Optane's tepid adoption demonstrates that most enterprise storage vendors remain unconvinced of the technology's benefits. Aside from increased parallelism via adding drives to an array, the other accepted way of juicing storage performance uses DRAM as a cache. DRAM caching has become more effective and less expensive as prices have declined and storage software has gotten more sophisticated by using machine learning to analyze data patterns. For example, Infinidat claims that its arrays deliver most I/O directly from DRAM, which makes interposing an Optane storage tier both expensive and superfluous. 

My take

The performance gains from augmenting traditional all-flash storage with Optane drives are sizeable, however, as the S1 example illustrates, the price premium is highly variable. That said, benchmarking from the few systems available demonstrates that, like adding a turbocharger to an internal combustion engine, a little Optane goes a long way.
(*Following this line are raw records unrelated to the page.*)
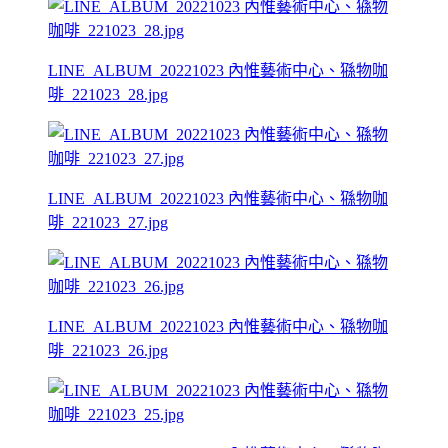
LINE_ALBUM_20221023 內惟藝術中心、猻物咖
啡_221023_28.jpg
LINE_ALBUM_20221023 內惟藝術中心、猻物咖
啡_221023_27.jpg
LINE_ALBUM_20221023 內惟藝術中心、猻物咖
啡_221023_26.jpg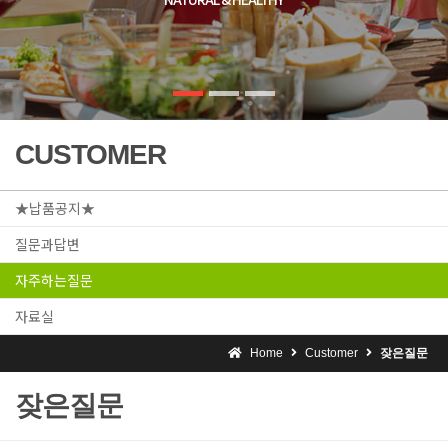
CUSTOMER
★납품공지★
질문과답변
자주하는질문
자료실
Home
Customer
잦은질문
잦은질문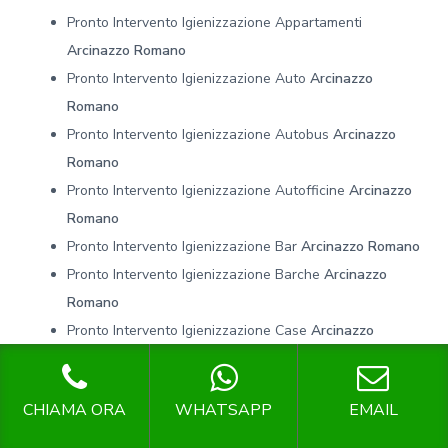
Pronto Intervento Igienizzazione Appartamenti
Arcinazzo Romano
Pronto Intervento Igienizzazione Auto
Arcinazzo
Romano
Pronto Intervento Igienizzazione Autobus
Arcinazzo
Romano
Pronto Intervento Igienizzazione Autofficine
Arcinazzo
Romano
Pronto Intervento Igienizzazione Bar
Arcinazzo Romano
Pronto Intervento Igienizzazione Barche
Arcinazzo
Romano
Pronto Intervento Igienizzazione Case
Arcinazzo
Romano
Pronto Intervento Igienizzazione Case Di Riposo
CHIAMA ORA
WHATSAPP
EMAIL
Arcinazzo Romano
Pronto Intervento Igienizzazione Centri Benessere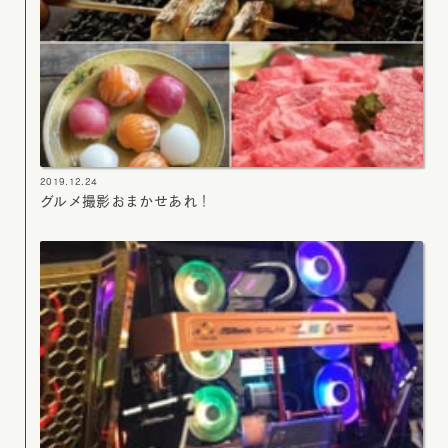
2019.12.24
グルメ撮影おまかせあれ！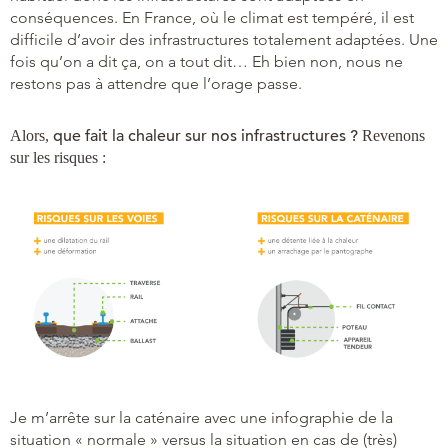
conséquences. En France, où le climat est tempéré, il est
difficile d’avoir des infrastructures totalement adaptées. Une
fois qu’on a dit ça, on a tout dit… Eh bien non, nous ne
restons pas à attendre que l’orage passe.
que fait la chaleur sur nos infrastructures ?
Alors,
Revenons
sur les risques :
Je m’arrête sur la caténaire avec une infographie de la
situation « normale » versus la situation en cas de (très)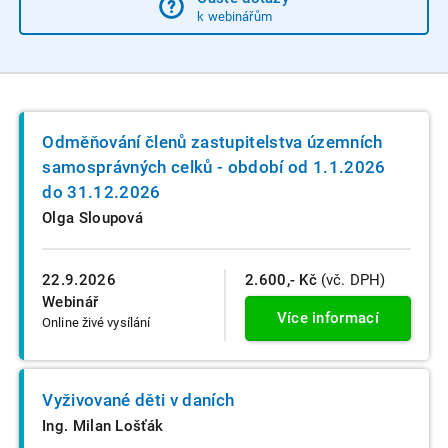
k webinářům
Odměňování členů zastupitelstva územních
samosprávných celků - období od 1.1.2026
do 31.12.2026
Olga Sloupová
22.9.2026
2.600,- Kč
(vč. DPH)
Webinář
Více informací
Online živé vysílání
Vyživované děti v daních
Ing. Milan Lošťák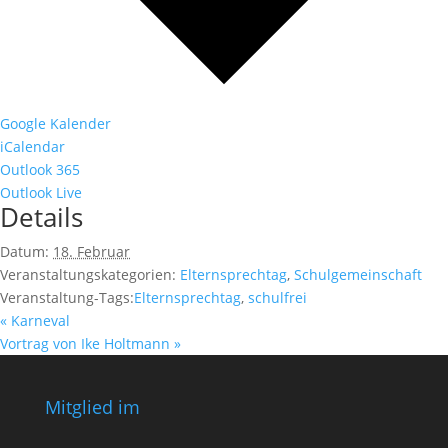
Google Kalender
iCalendar
Outlook 365
Outlook Live
Details
Datum:
18. Februar
Veranstaltungskategorien:
Elternsprechtag
,
Schulgemeinschaft
Veranstaltung-Tags:
Elternsprechtag
,
schulfrei
«
Karneval
Vortrag von Ike Holtmann
»
Mitglied im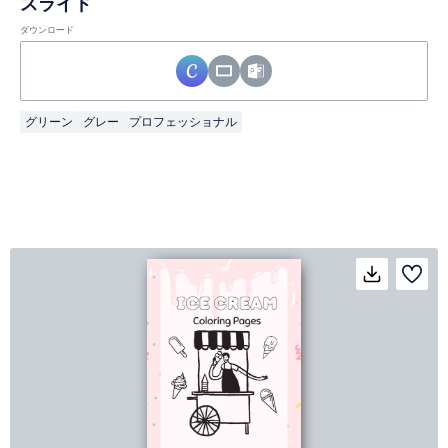
スライド
ダウンロード
グリーン
グレー
プロフェッショナル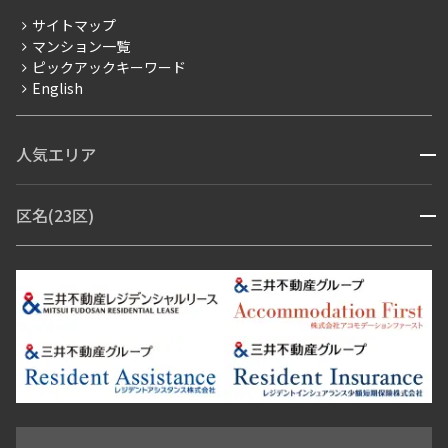
分譲賃貸
サイトマップ
賃料改定
マンション一覧
ピックアックキーワード
フリーレント
English
ペット可
コンシェルジュ付き
人気エリア
開閉
ブランドマンション
赤坂・六本木
広尾・麻布・麻布十番
虎ノ門・麻布台
区名(23区)
開閉
青山・表参道・原宿
白金・目黒
高輪・五反田・大崎
恵比寿・代官山・中目黒
渋谷・松濤・代々木上原
番町・四谷・九段
港区
渋谷区
中央区
新宿区
文京区
千代田区
目黒区
日本橋・銀座
市ヶ谷・神楽坂・飯田橋
三田・芝・浜松町
品川区
世田谷区
大田区
江東区
台東区
墨田区
中野区
芝浦・汐留・品川
月島・勝どき・豊洲
本郷・春日・小石川
豊島区
杉並区
板橋区
北区
練馬区
荒川区
足立区
新宿・代々木
目白・高田馬場・早稲田
中野・荻窪
葛飾区
江戸川区
池尻大橋・三軒茶屋
祐天寺・学芸大学・自由が丘
駒沢・用賀・二子玉川
成城・砧
池袋・板橋・王子
戸越・大井・蒲田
However, Intel still faces two significant challenges to increased Optane adoption by enterprises and cloud builders:

  • The declining price differential between Optane and DRAM, which is exacerbated by, 
  • The lack of manufacturing efficiencies due to continued tepid adoption. 

Jim Handy, Chief Analyst at Objective Analysis, sums it up here when he says that:

Intel has a 'chicken and egg problem' with Optane. It must keep the price below that of the faster DRAM to make it appealing, but it can't make a profit at that price until it hits mass adoption.

Indeed, as Intel's most recent Q1 2020 financial results illustrate, the company's memory business unit continues to lose money since the costs of "investing in Optane" outweigh the profits from NAND flash. Nonetheless, with Dell, S1, Pure Storage perhaps HPE — which claims to have designed its Primera arrays to support SCM, but it doesn't yet include Optane in shipping products — and Pure Storage using Optane as a high-performance storage tier, it significantly shortens Intel's path to Optane profitability. 

Unfortunately for Intel, cloud providers are less likely to introduce a new storage technology when they can achieve acceptable performance by scaling across their massively distributed storage systems. However, for enterprises requiring maximum throughput on workloads that must remain on company-operated systems, Optane has finally emerged as a compelling option.